• _Problem details_:
Without the pictures, can you quote each line below exactly?

• _Information provided_:

━━━━━━

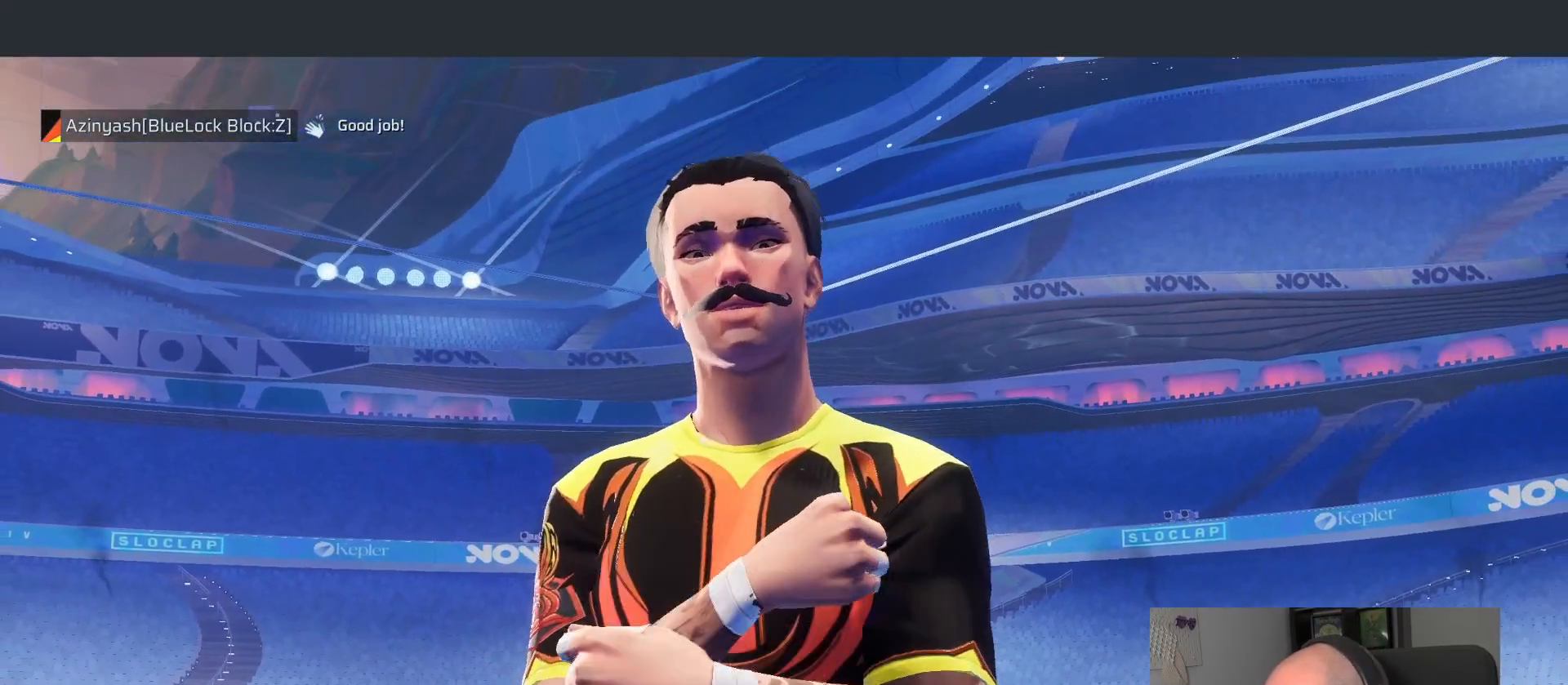
{"buttons": [], "left_stick": "center", "events": []}
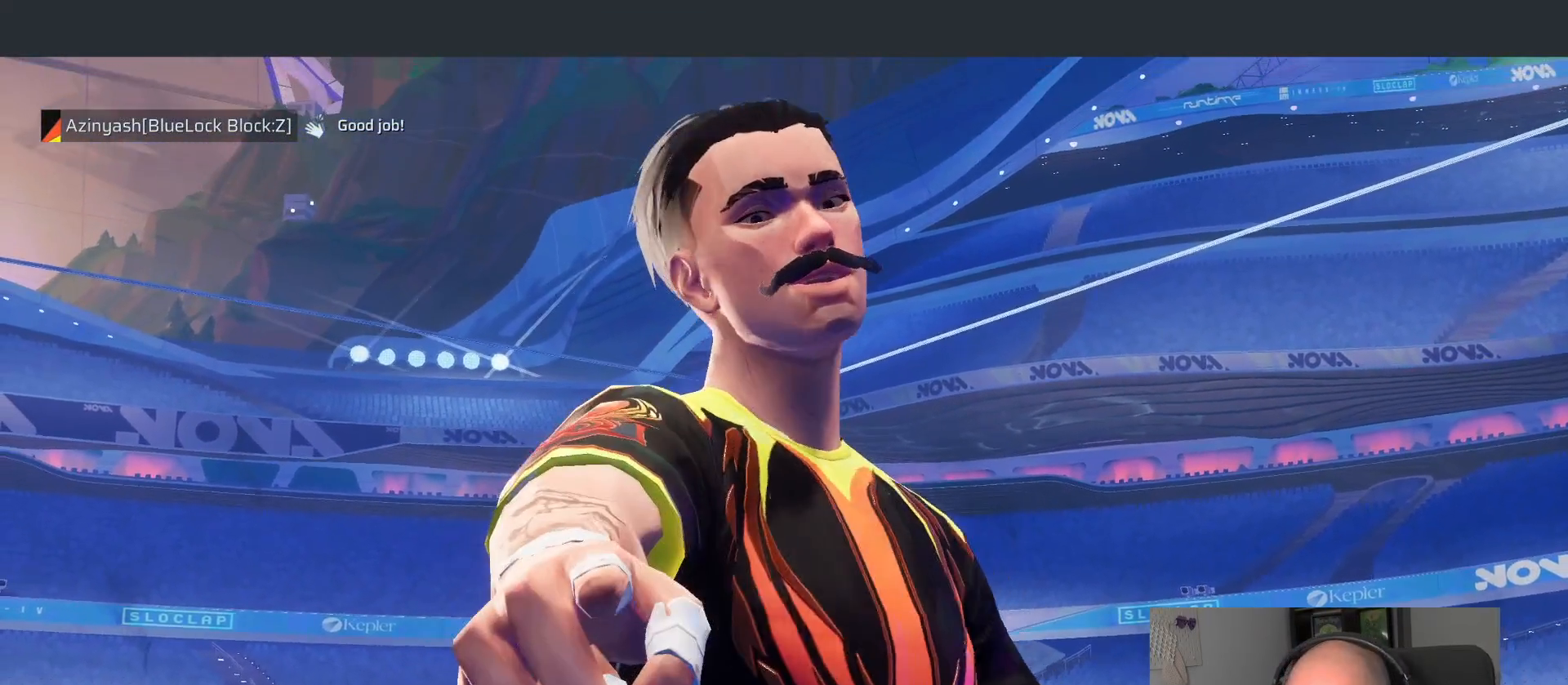
{"buttons": [], "left_stick": "center", "events": [[150, "CROSS", "down"], [217, "CROSS", "up"]]}
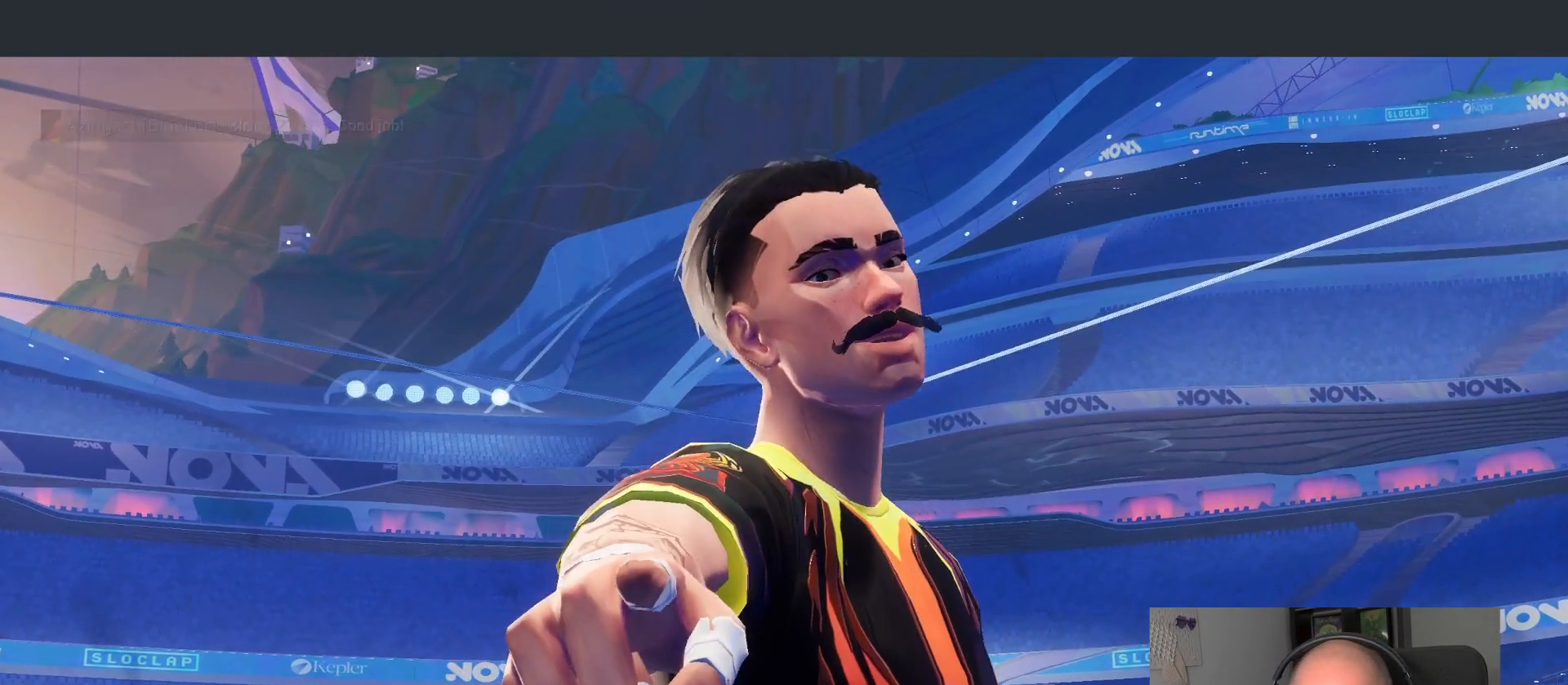
{"buttons": [], "left_stick": "center", "events": []}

━━━━━━

• _Response to the task_:
{"buttons": [], "left_stick": "center", "events": []}
{"buttons": [], "left_stick": "center", "events": [[150, "CROSS", "down"], [217, "CROSS", "up"]]}
{"buttons": [], "left_stick": "center", "events": []}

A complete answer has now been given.